Dalam pandangan The Economist, demokrasi di seluruh dunia mengalami tekanan sistemik yang signifikan. Indonesia bahkan dikategorikan sebagai ‘demokrasi yang cacat’. Tren penurunan demokrasi global telah terjadi selama lebih dari satu dekade, dengan gejala balik arah ke otoritarianisme semakin tampak jelas.
Dalam konteks ekonomi global, terjadi ketimpangan antara hak asasi manusia dan kepentingan ekonomi. Keputusan negara seringkali lebih memihak pada perusahaan multinasional demi investasi, daripada memenuhi hak-hak warga negara terhadap pembangunan yang bersifat partisipatif.
Globalisasi, dengan segala kompleksitasnya, telah memunculkan tantangan baru bagi demokrasi tradisional. Fenomena ini disokong oleh pandangan David Held mengenai globalisasi neoliberal yang cenderung mengabaikan kesenjangan sosial dan ketimpangan ekonomi. Hal ini memicu dilema terkait keberadaan otoritas negara dalam menghadapi peran entitas non-demokratis seperti perusahaan multinasional dan lembaga keuangan internasional.
Para sarjana membagi pandangan mereka dalam tiga kelompok terkait globalisasi: kelompok hiperglobalis, kelompok transformasionalis, dan kelompok skeptis. Kelompok hiperglobalis melihat globalisasi sebagai era baru di mana kedaulatan negara tradisional menjadi tidak relevan dalam konteks ekonomi global. Di sisi lain, kelompok transformasionalis percaya bahwa globalisasi adalah kekuatan utama di balik perubahan sosial, ekonomi, dan politik yang mempengaruhi masyarakat modern. Sedangkan, kelompok skeptis menilai bahwa globalisasi memiliki akar sejarah yang panjang dan keberhasilannya sangat tergantung pada pemerintahan nasional.
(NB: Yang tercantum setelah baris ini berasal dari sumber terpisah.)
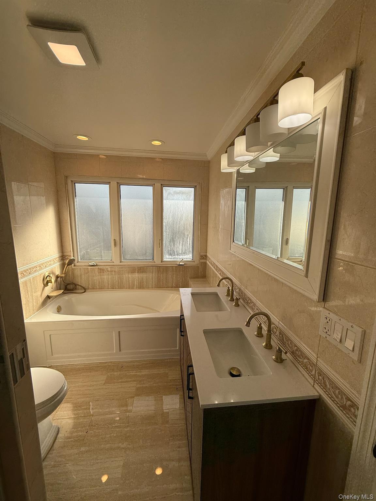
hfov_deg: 85.7
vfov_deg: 102.1
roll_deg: -0.9
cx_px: 188
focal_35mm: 14
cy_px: 250
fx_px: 203
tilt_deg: -8.7
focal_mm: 2.22
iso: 50
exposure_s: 1/779
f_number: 2.2
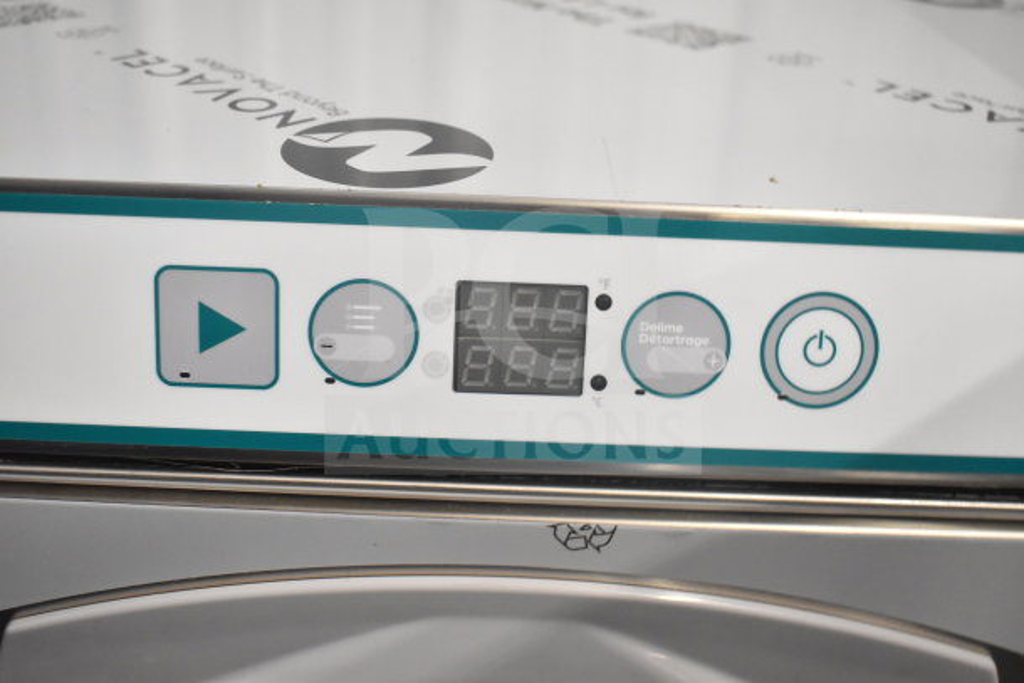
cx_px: 512
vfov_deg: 30.9
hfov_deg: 45.0
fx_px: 1238
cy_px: 342
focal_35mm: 44
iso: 3200
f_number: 4.2
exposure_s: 1/50
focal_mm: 29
Demokrasi dalam keadaan kritis, hal ini menurut kaum neoliberal yang gagal menerjemahkan kebebasan pasar dengan demokratisasi politik. Globalisasi ekonomi, yang menempatkan pasar di atas negara, berpotensi merusak esensi demokrasi. Keberadaan perusahaan multinasional sebagai kekuatan ekonomi dan politik global turut mengancam demokrasi, dengan kekuatan rakyat yang semakin melemah.
Tantangan ini mendorong David Held untuk mengusulkan konsep pemerintahan kosmopolitan yang berbasis pada prinsip keadilan global, hak asasi manusia universal, dan akuntabilitas lintas batas. Model ini menekankan pentingnya institusi internasional untuk mengatur isu-isu global dengan tetap mengakar pada prinsip-prinsip demokrasi. Melalui bukunya, “Demokrasi dan Tatanan Global: Dari Negara Modern hingga Pemerintahan Kosmopolitan”, David Held berusaha menyajikan suatu pandangan baru mengenai evolusi demokrasi dalam menghadapi tantangan globalisasi yang semakin meresahkan.